From SABR member Ben Lindbergh at The Ringer on August 2, 2018:
Life comes at you fast. This year, the Orioles and Royals have been baseball’s worst teams, both by actual record—32-74 for the Orioles, 32-73 for the Royals—and by whichever estimate of underlying, “deserved” performance one prefers: third-order record, PythagenPat record, or BaseRuns record. Their current winning percentages of .302 and .305, respectively, would both be the worst in a full season since World War II save for three teams: the 1952 Pirates, the 1962 Mets, and the 2003 Tigers. The not-so-subtle takeaway here is that the Orioles and Royals are, by big league standards, very bad at baseball. And at least in terms of true talent, they’re getting worse: In July, the belatedly rebuilding Orioles traded Manny Machado, Zach Britton, Jonathan Schoop, Kevin Gausman, Brad Brach, and the injured Darren O’Day, while the Royals—who got started by sending Kelvin Herrera to D.C. in June—moved Mike Moustakas.
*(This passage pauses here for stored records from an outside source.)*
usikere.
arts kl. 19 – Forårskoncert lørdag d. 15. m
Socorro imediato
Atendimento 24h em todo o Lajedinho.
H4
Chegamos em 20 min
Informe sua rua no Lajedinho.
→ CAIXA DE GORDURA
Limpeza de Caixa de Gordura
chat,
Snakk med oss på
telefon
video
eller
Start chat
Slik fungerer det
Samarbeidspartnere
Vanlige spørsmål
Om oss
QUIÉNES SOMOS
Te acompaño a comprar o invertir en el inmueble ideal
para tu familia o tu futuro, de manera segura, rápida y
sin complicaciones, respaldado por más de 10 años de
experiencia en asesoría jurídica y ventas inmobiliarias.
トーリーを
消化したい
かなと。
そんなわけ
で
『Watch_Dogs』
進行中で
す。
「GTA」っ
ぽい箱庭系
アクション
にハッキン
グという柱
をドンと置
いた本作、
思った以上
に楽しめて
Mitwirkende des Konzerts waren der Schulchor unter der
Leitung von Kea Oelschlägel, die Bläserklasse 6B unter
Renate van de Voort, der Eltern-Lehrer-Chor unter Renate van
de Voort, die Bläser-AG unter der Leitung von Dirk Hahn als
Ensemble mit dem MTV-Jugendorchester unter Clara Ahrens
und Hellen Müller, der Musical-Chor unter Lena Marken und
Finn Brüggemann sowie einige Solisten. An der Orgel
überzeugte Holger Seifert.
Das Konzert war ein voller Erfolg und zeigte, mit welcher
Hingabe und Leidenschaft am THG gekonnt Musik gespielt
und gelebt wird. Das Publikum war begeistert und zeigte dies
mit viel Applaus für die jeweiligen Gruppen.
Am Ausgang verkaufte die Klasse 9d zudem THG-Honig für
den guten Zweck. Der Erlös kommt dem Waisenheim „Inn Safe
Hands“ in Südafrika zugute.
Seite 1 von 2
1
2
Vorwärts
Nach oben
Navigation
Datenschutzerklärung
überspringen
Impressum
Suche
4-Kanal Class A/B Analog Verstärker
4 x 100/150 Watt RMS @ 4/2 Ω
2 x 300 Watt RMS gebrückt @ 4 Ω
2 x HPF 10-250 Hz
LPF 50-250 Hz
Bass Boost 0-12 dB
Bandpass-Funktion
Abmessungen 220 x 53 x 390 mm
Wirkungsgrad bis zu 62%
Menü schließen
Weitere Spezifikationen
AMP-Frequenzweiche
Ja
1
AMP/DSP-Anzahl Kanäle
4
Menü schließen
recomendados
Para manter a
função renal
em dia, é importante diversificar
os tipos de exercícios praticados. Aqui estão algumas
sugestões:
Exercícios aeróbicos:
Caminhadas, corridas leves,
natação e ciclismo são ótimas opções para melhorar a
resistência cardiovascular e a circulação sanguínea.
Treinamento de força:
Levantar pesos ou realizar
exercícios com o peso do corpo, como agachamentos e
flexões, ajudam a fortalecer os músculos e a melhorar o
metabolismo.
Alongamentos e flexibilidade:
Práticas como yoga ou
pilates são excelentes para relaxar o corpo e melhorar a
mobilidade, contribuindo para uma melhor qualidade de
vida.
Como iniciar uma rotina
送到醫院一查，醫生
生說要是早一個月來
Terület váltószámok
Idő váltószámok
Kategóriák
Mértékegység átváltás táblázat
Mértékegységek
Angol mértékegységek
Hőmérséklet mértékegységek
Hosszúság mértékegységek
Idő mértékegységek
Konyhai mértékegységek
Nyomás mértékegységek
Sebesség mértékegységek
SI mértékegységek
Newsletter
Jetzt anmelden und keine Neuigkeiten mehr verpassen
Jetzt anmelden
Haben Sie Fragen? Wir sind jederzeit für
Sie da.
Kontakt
Both the Orioles and the Royals reached this point through a combination of mismanagement, failures of player development, and the natural life cycle of once-contending clubs; everywhere except, seemingly, the Bronx and Chavez Ravine, teams sometimes have to be bad before and after they get good. At this stage, it makes perfect sense for the Orioles and Royals to trade impending free agents and seed their thin farm systems with players who could help them return to the playoffs one day (however remote that prospect appears) rather than try to win one or two more games in a lost season. But their sensible decision to deal allows us to dream about how historically terrible the two teams’ records could be by the end of this season. And it also inspires us to ask the majors’ most pressing question: Could the Orioles and Royals produce one competent team if we could combine both rosters?